Sunday, July 01, 2012

"Cricket with the crusts still on"

Cricket: a sober, civilised sporting pursuit played by gentlemen on sunny summer afternoons on impeccably groomed village pitches within sight of church spires, while snooty blazered chaps wearing straw boaters show their appreciation for the satisfying thwack of leather on willow with a smattering of polite applause in between plucking perfectly triangular cucumber sandwiches from wicker hampers.

All a myth, or at least exclusively southern (an adjective loaded with pejorative meaning), according to Harry Pearson, who in Slipless In Settle sets off in search of the real authentic spirit of the sport in the northen leagues. What he finds is cricket red in tooth and claw - or, as he puts it, "cricket with the crusts still on" - featuring a colourful cast of gritty, occasionally intimidating characters who work hard and play harder, and grounds in grim towns where visiting teams and umpires are almost guaranteed a barracking by a puce-faced loon clutching a can of lager.

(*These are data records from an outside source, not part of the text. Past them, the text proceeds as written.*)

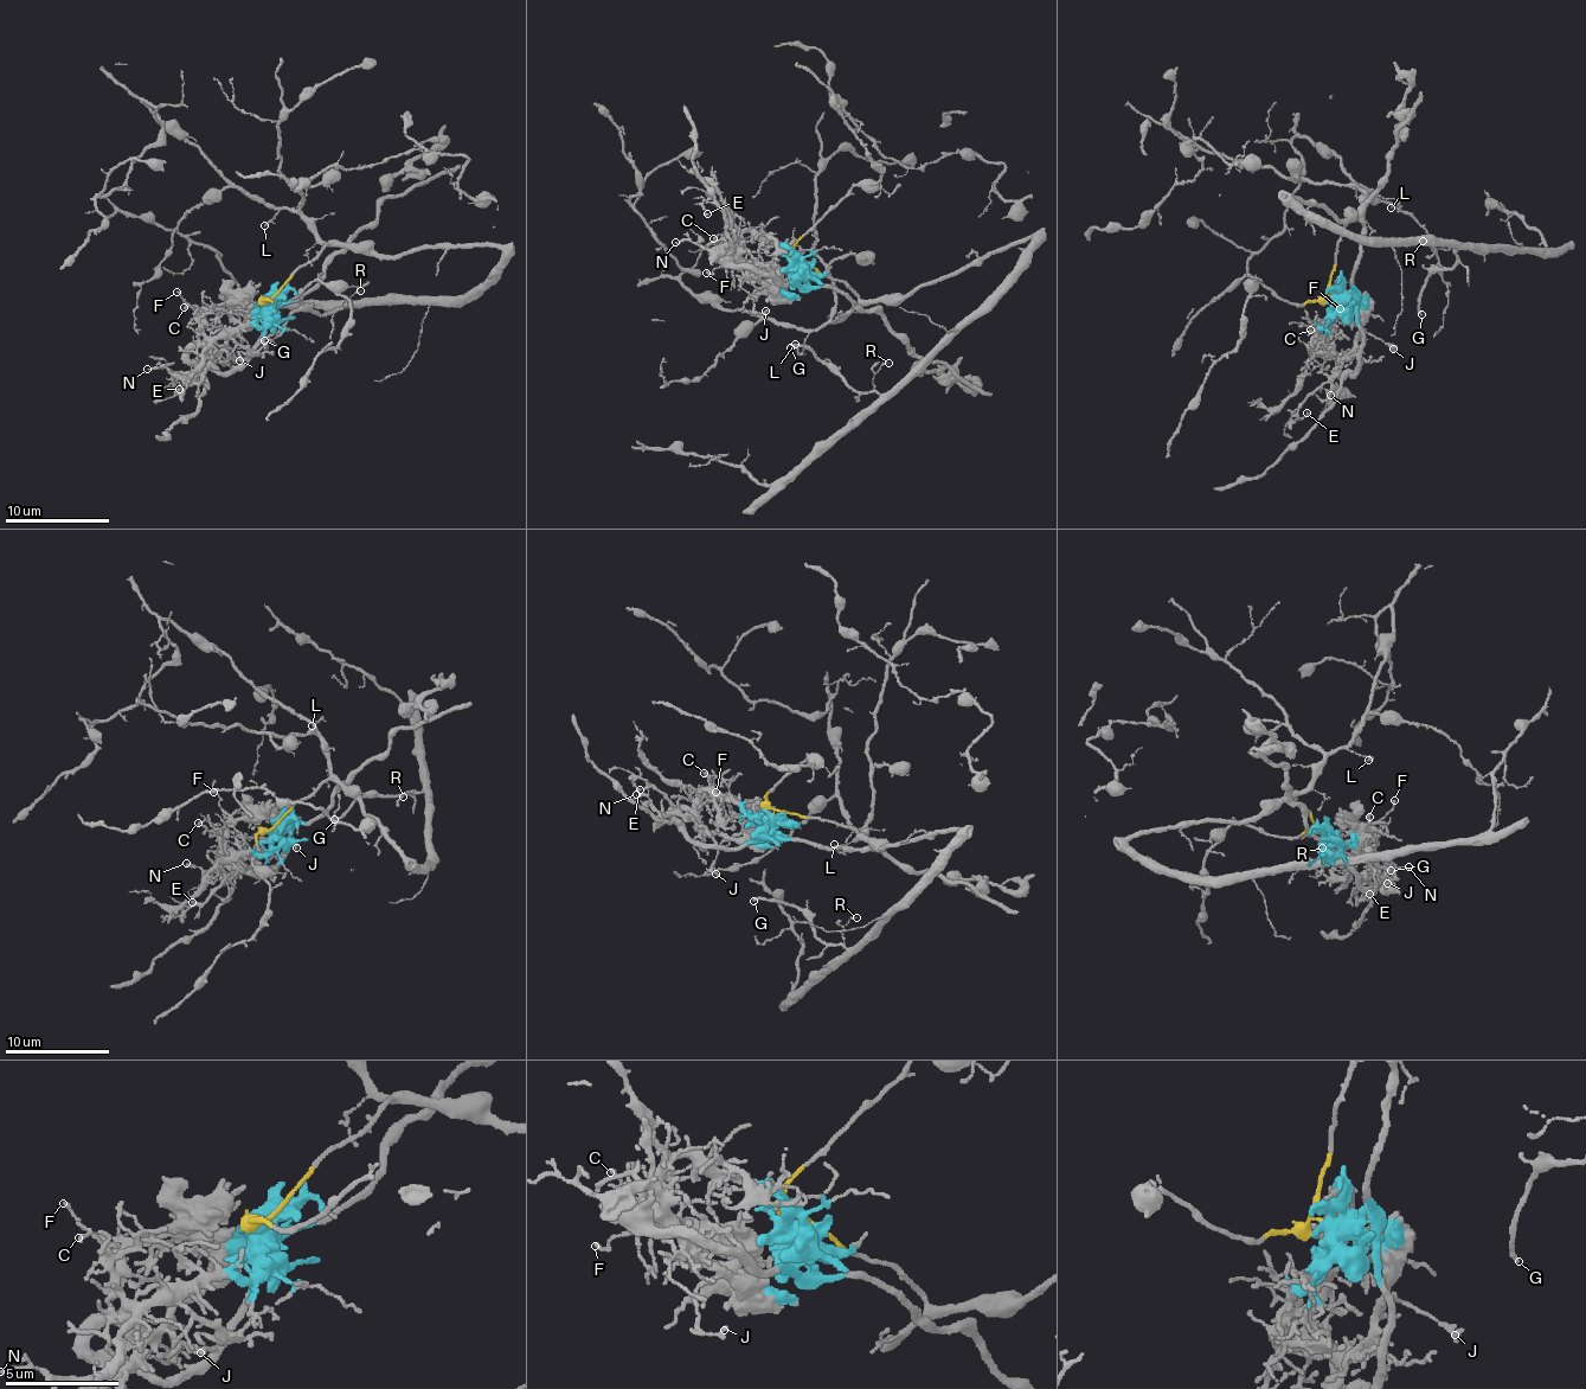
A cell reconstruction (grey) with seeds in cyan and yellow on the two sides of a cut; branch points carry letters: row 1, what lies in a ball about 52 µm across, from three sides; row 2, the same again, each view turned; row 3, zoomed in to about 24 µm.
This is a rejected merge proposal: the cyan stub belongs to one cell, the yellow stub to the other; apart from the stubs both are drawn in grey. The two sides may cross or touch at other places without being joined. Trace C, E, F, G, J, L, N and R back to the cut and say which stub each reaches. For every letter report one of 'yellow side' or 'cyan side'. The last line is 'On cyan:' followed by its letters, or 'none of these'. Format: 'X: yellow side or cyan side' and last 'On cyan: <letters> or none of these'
C: cyan side
E: cyan side
F: cyan side
G: yellow side
J: cyan side
L: yellow side
N: cyan side
R: yellow side
On cyan: C, E, F, J, N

Over the course of the book Pearson draws a sharp distinction between the game in the north and south. In the north it's a tough non-fairweather game for tough men, watched by hardy, witty, stoical crowds who value grit, aggression, dogged determination and will to win above grace, artistry and strokeplay (Geoffrey Boycott above David Gower, essentially).

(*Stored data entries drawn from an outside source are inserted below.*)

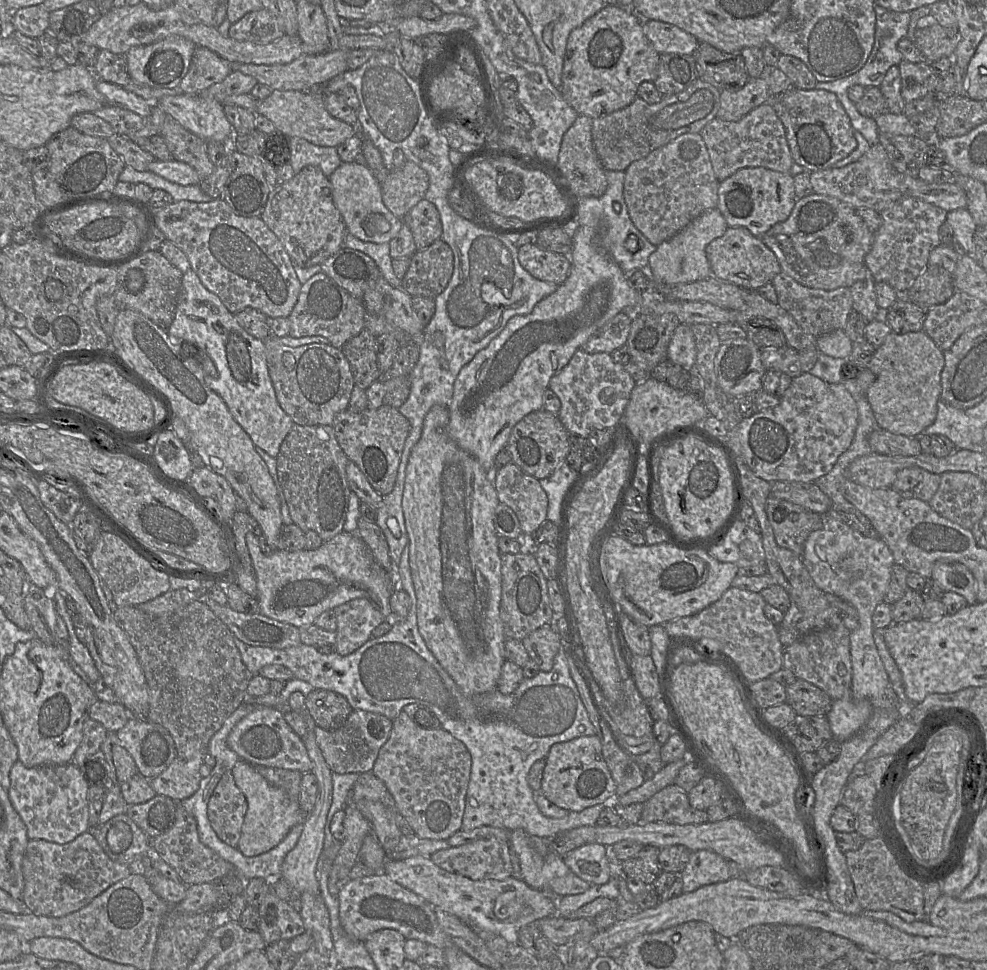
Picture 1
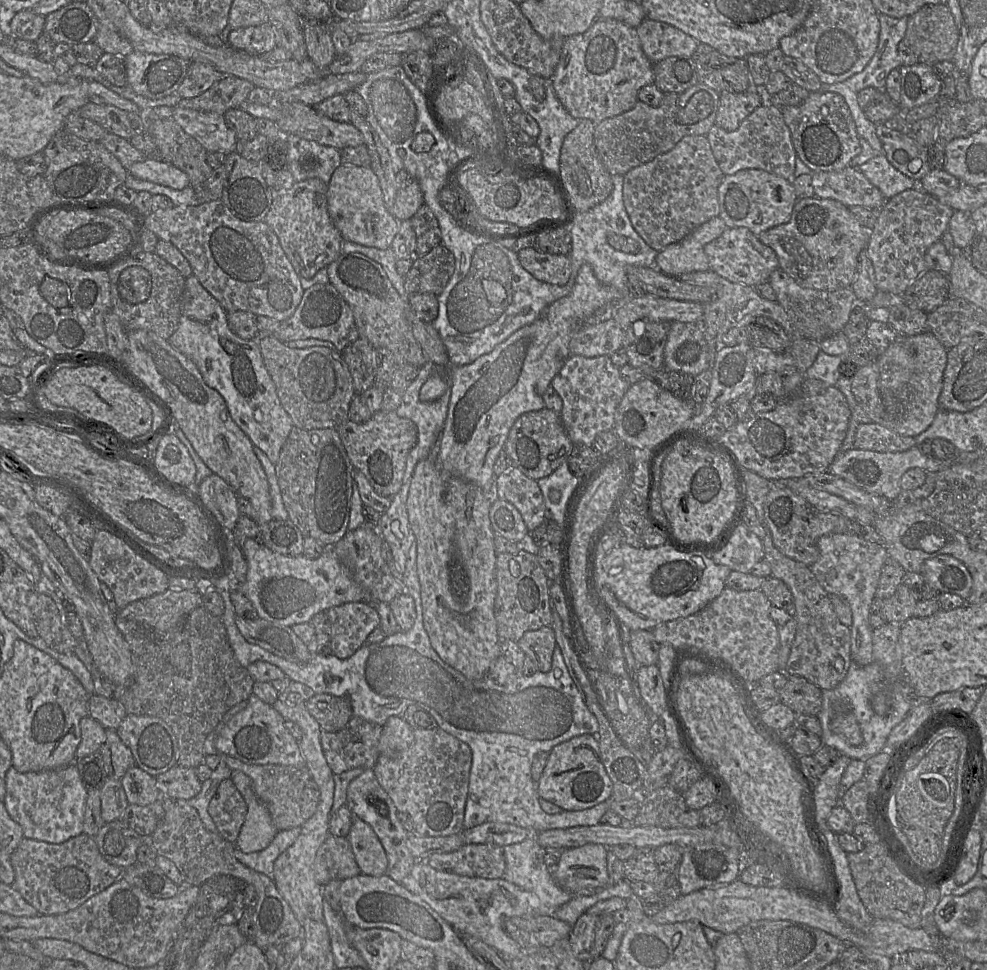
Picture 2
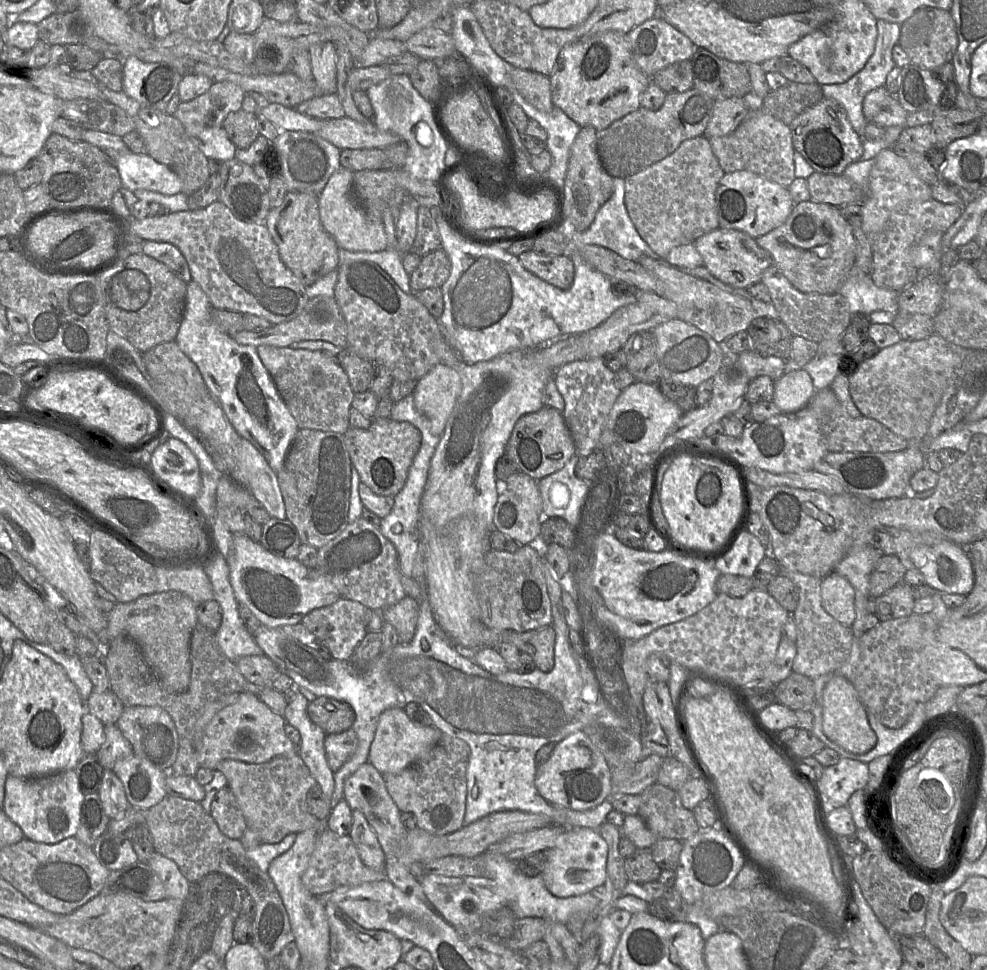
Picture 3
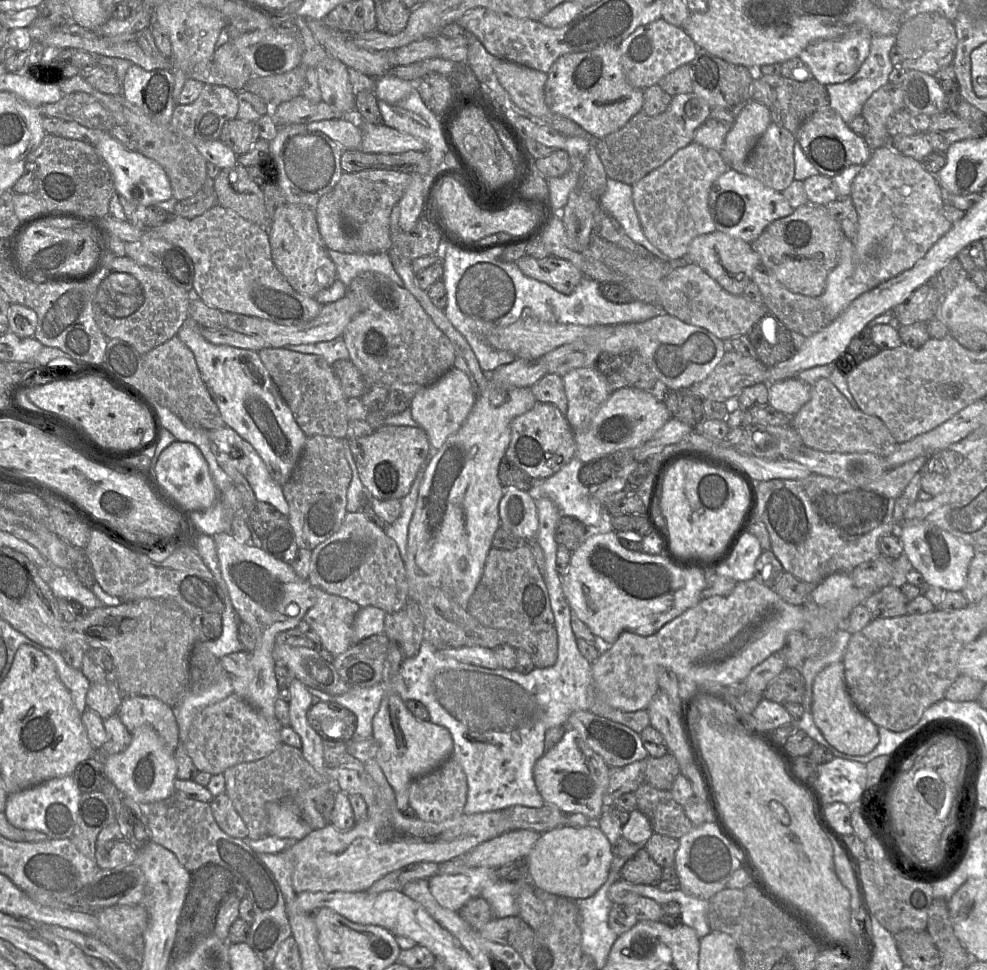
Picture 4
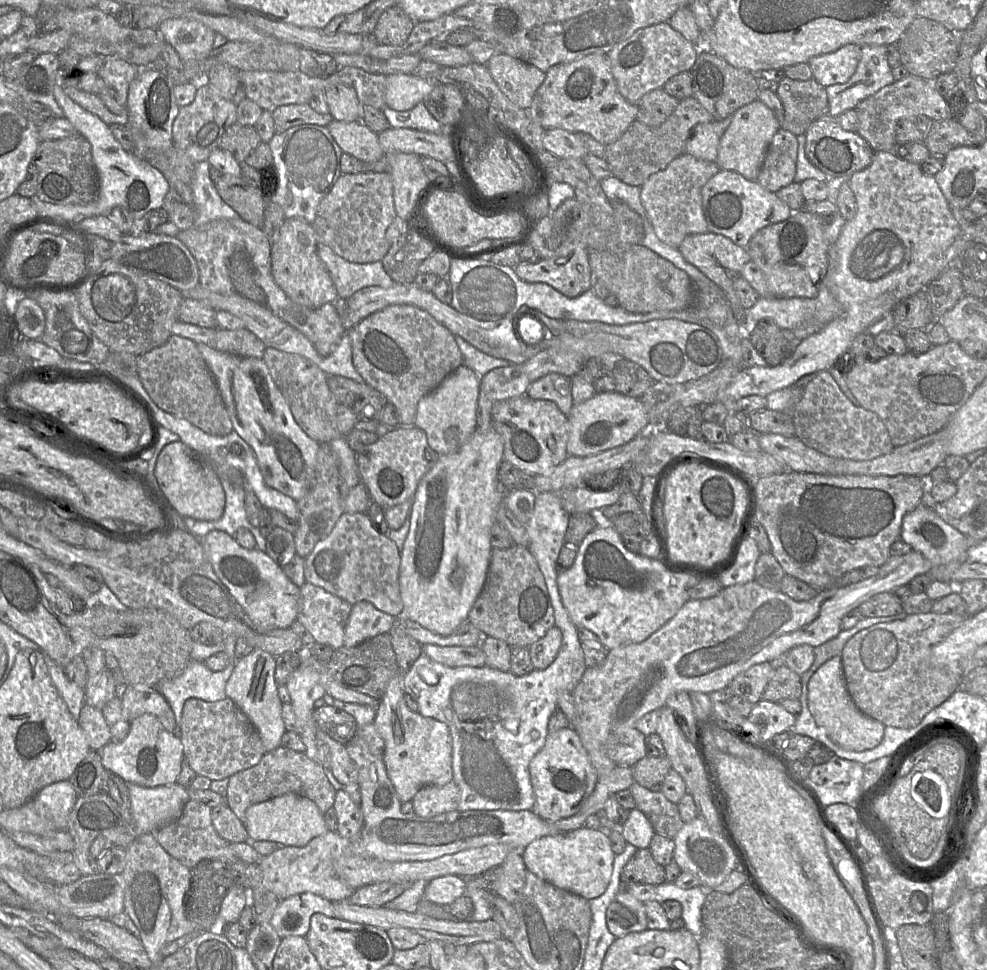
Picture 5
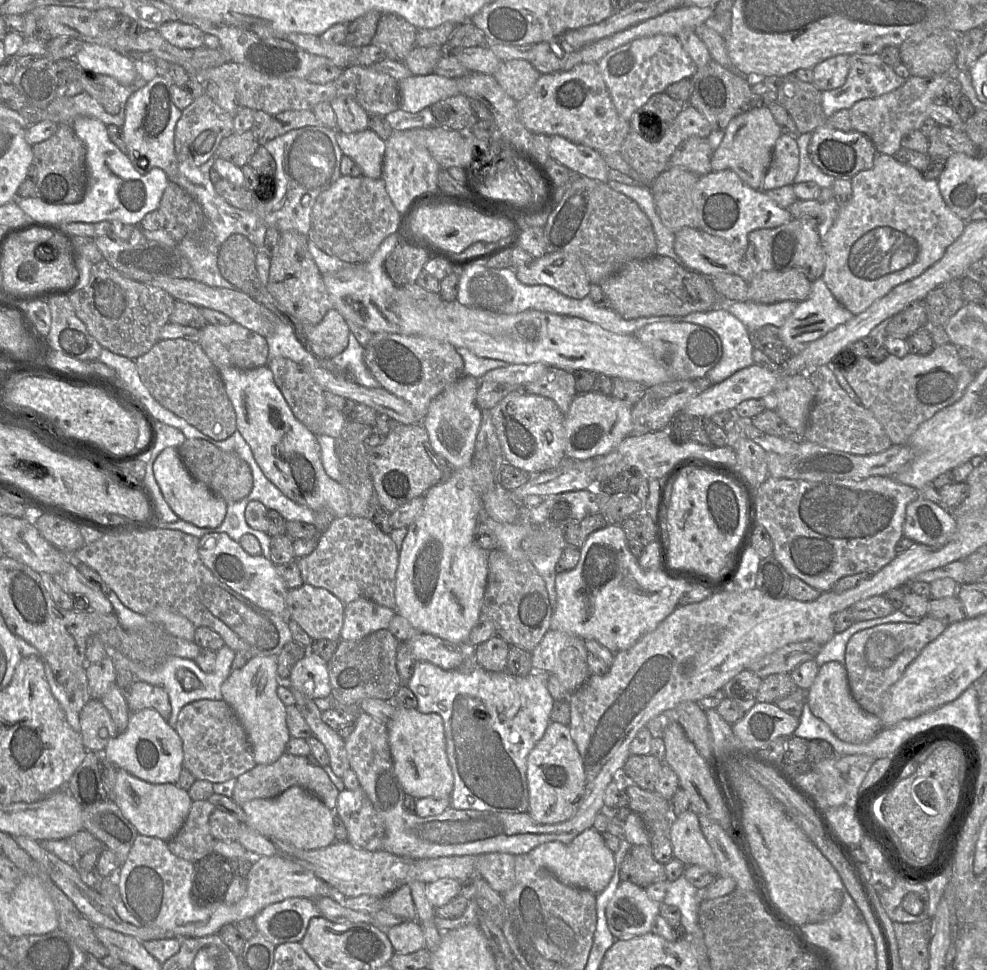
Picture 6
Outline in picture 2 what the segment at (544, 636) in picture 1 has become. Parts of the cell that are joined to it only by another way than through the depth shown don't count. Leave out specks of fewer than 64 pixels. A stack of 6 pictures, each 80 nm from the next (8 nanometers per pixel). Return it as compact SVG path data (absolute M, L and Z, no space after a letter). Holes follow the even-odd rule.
M551 626L527 631L517 643L522 651L532 659L539 671L546 673L551 669L553 652L557 646L555 633Z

Pearson's style will be familiar to any readers of The Far Corner, his superb tome about a season in the life of north-east football. The chapters nominally focus on particular fixtures, but are prefaced with descriptions of his journey to the grounds and their environs, and stuffed with potted histories of the teams involved and their star performers' most impressive feats. Pearson spends much of his time caricaturing his fellow spectators with reference to acutely drawn stereotypes, critically assessing of the quality of the various food and drink on offer (surely his waistline must have expanded, such is the quantity of teacakes, pies and pastries he seems to have consumed), and relaying anecdotes from his own cricketing experience. Wicketkeeper Demon Bob, for instance, "had guts that hissed and gurgled like a Gaggia coffee machine": "He was given to such savage and unholy eruptions that at one point a visiting umpire threatened to call a priest and have him exorcised." The actual live action he's paid to see is almost incidental, and indeed in several cases the games are called off without a ball being bowled.

Pearson certainly isn't a line-and-length sort of author, then; on the contrary, he delivers a bewildering array of googlies, full tosses, bouncers and flippers with only the odd wide or no ball, and his knack for a memorable simile is much in evidence: mentioning the time he saw camcorder footage of his own bowling action, Pearson describes himself as looking "like a squid fired from a catapult".

With its often arcane and daft rules, eccentric players and supporters, and bizarrely misplaced faith in British summertime weather, cricket is ripe for a book in this vein: comical and gently mocking if nevertheless warmly affectionate. Buried beneath the jovial ramblings, though, there's a serious work of social history waiting to get out: a portrayal of the "coloured gentlemen" from the West Indies and Sri Lanka whom cricket brought to England and who integrated themselves (and were welcomed) into northern working communities in the pre- and post-war period. That it doesn't get out suggests that Pearson doesn't feel he's quite up to the job, and he's probably right - but that's not to say someone else couldn't take the subject matter and expand on it to good effect.

Given that Slipless In Settle is presented as something of an investigation or survey, it's a little disappointing that the findings are scant and shoehorned somewhat awkwardly at the end of the final chapter. Would a separate and more fully realised conclusion not have made more sense? Perhaps Pearson consciously avoided this - reading the book, you get the feeling that quality in the northern leagues has declined, with crowds dwindling in parallel. Acknowledging those facts would have resulted in an elegiac tone out of keeping with the book as a whole - so perhaps it's best left acknowledged only implicitly.